Лука ушел. Я, охнув, поднялась и пересела на диванчик — пыльный, выцветший, обитый тканью, затрещавшей под моим весом. Бумаги я взяла, придвинулась поближе к низкому столику, предварительно прощупав рукой диванчик — не торчит ли что и отсюда.
Письма. Не то чтобы много, но все деловые. Первый заклад имения — еще при жизни отца. Второй заклад — через три месяца после его смерти: банк перекрыл первый долг и выдал мне деньги, но уже меньше, а проценты назначил конские. Письмо о третьем закладе, и денег всего ничего… Четыре тысячи грошей. Я не могла сказать, много это или же мало, но, наверное, мизер, если крестьянка стоит сорок… двадцать грошей. Женщина, мужчина должен стоить намного дороже. Но четыре тысячи грошей канули куда-то, будь то ведьминых рук дело или действительно мост не выдержал.
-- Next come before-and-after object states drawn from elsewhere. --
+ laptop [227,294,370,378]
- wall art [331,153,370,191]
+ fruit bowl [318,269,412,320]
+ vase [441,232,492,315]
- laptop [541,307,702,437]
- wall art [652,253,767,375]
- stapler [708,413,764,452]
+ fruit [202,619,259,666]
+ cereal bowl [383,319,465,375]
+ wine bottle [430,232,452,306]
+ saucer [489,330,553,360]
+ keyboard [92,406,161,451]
Елизавета, меня зовут Елизавета, прочитала я имя на закладном письме, Елизавета Нелидова. Ни титула, ничего, но чем бы мне мог помочь титул? А еще у меня есть брат, по словам Луки, мот и бабник, но про брата я не могла найти ничего. Вот договор с графом Виктором Александровским об аренде земель — да, Лука прав, себе мы почти ничего не оставили, и понятно почему, но — стоп, к договору должны быть приложены расписки о выплатах, почему их нет и почему Лука ничего не сказал?
Я быстро перебирала бумаги, но расписок не видела. В комнату кто-то вошел, вероятно, Лука, подумала я и не обернулась. Староста был терпелив, если у него ничего не горело.
Я была поглощена расписками и, лишь случайно скосив глаза в сторону, увидела на полу совсем рядом серую тень. Это был никакой не Лука, и пахло от него потом и кровью, и стоял он почти за моей спиной.
Глава пятая
— Не признали, барышня?
Не то чтобы я часто читала книги. Не мне, не с моей профессией верить в то, что мне хотят показать. Это ведь режиссер кричал «Верю!», не зритель, а меня убедить в искусственной картинке почти так же сложно, как великого мастера.
Я нечасто читала, но мне попадалось — при виде незнакомого мужчины «похолодела», «мурашки побежали», «не смогла дышать». Вранье, человек — существо социальное, стайное, и если некто не приставляет к твоему горлу нож, никакие «волны опасности» «с головой» не «окатывают». Но человек и существо, вспоминающее когда необходимо древние инстинкты: беги, беги — вот это срабатывает. Что мне и хотелось сделать сейчас, но я сдержалась.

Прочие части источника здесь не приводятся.